Bootstrap Methods – Bootstrapping Hierarchical/Multilevel Data (Resampling Clusters)

bootstrapfixed-effects-modelr

I am producing a script for creating bootstrap samples from the cats dataset (from the -MASS- package).

Following the Davidson and Hinkley textbook [1] I ran a simple linear regression and adopted a fundamental non-parametric procedure for bootstrapping from iid observations, namely pairs resampling.

The original sample is in the form:

Bwt   Hwt

2.0   7.0
2.1   7.2

...

1.9    6.8

Through an univariate linear model we want to explain cats hearth weight through their brain weight.

The code is:

library(MASS)
library(boot)


##################
#   CATS MODEL   #
##################

cats.lm <- glm(Hwt ~ Bwt, data=cats)
cats.diag <- glm.diag.plots(cats.lm, ret=T)


#######################
#   CASE resampling   #
#######################

cats.fit <- function(data) coef(glm(data$Hwt ~ data$Bwt)) 
statistic.coef <- function(data, i) cats.fit(data[i,]) 

bootl <- boot(data=cats, statistic=statistic.coef, R=999)

Suppose now that there exists a clustering variable cluster = 1, 2,..., 24 (for instance, each cat belongs to a given litter). For simplicity, suppose that data are balanced: we have 6 observations for each cluster. Hence, each of the 24 litters is made up of 6 cats (i.e. n_cluster = 6 and n = 144).

It is possible to create a fake cluster variable through:

q <- rep(1:24, times=6)
cluster <- sample(q)
c.data <- cbind(cats, cluster)

I have two related questions:

How to simulate samples in accordance with the (clustered) dataset strucure? That is, how to resample at the cluster level? I would like to sample the clusters with replacement and to set the observations within each selected cluster as in the original dataset (i.e. sampling with replacenment the clusters and without replacement the observations within each cluster).

This is the strategy proposed by Davidson (p. 100).
Suppose we draw B = 100 samples.

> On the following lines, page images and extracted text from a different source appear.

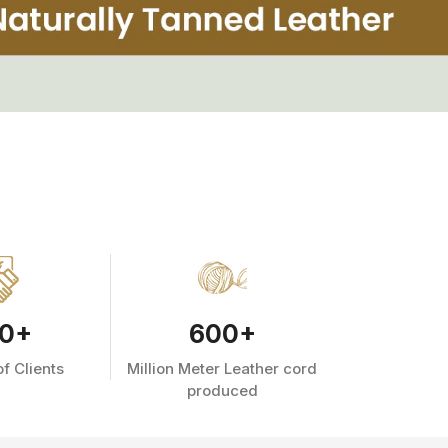
0
+
600
+
f Clients
Million Meter Leather cord
produced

Each of them should be composed by 24 possibly recurrent clusters (e.g. cluster = 3, 3, 1, 4, 12, 11, 12, 5, 6, 8, 17, 19, 10, 9, 7, 7, 16, 18, 24, 23, 11, 15, 20, 1), and each cluster should contain the same 6 observations of the original dataset. How to do that in R? (either with or without the -boot- package.) Do you have alternative suggestions for proceeding?

The second question concerns the initial regression model. Suppose I adopt a fixed-effects model, with cluster-level intercepts. Does it change the resampling procedure adopted?

[1] Davidson, A. C., Hinkley, D. V. (1997). Bootstrap methods and their applications. Cambridge University press.

Best Answer

Resampling the whole clusters has been known in survey statistics for as long as any resampling methods have been used there at all (which is, since mid 1960s), so it is a well established method. See my collection of links at http://www.citeulike.org/user/ctacmo/tag/survey_resampling. Whether boot can do this or not, I don't know; I use survey package when I need to work with survey bootstraps, although the last time I checked, it did not have all the functionality I needed (like some small sample corrections, as far as I can recall).

I don't think applying a particular model such as fixed effects changes things much, but, IMO, the residual bootstrap makes a lot of strong assumptions (the residuals are i.i.d., the model is correctly specified). Every one of them is easily broken, and the cluster structure surely breaks the i.i.d. assumption.

There's been some econometrics literature on wild cluster bootstrap. They pretended they worked in vacuum without all those fifty years of survey statistics research into the topic, so I am not sure as to what to make of it.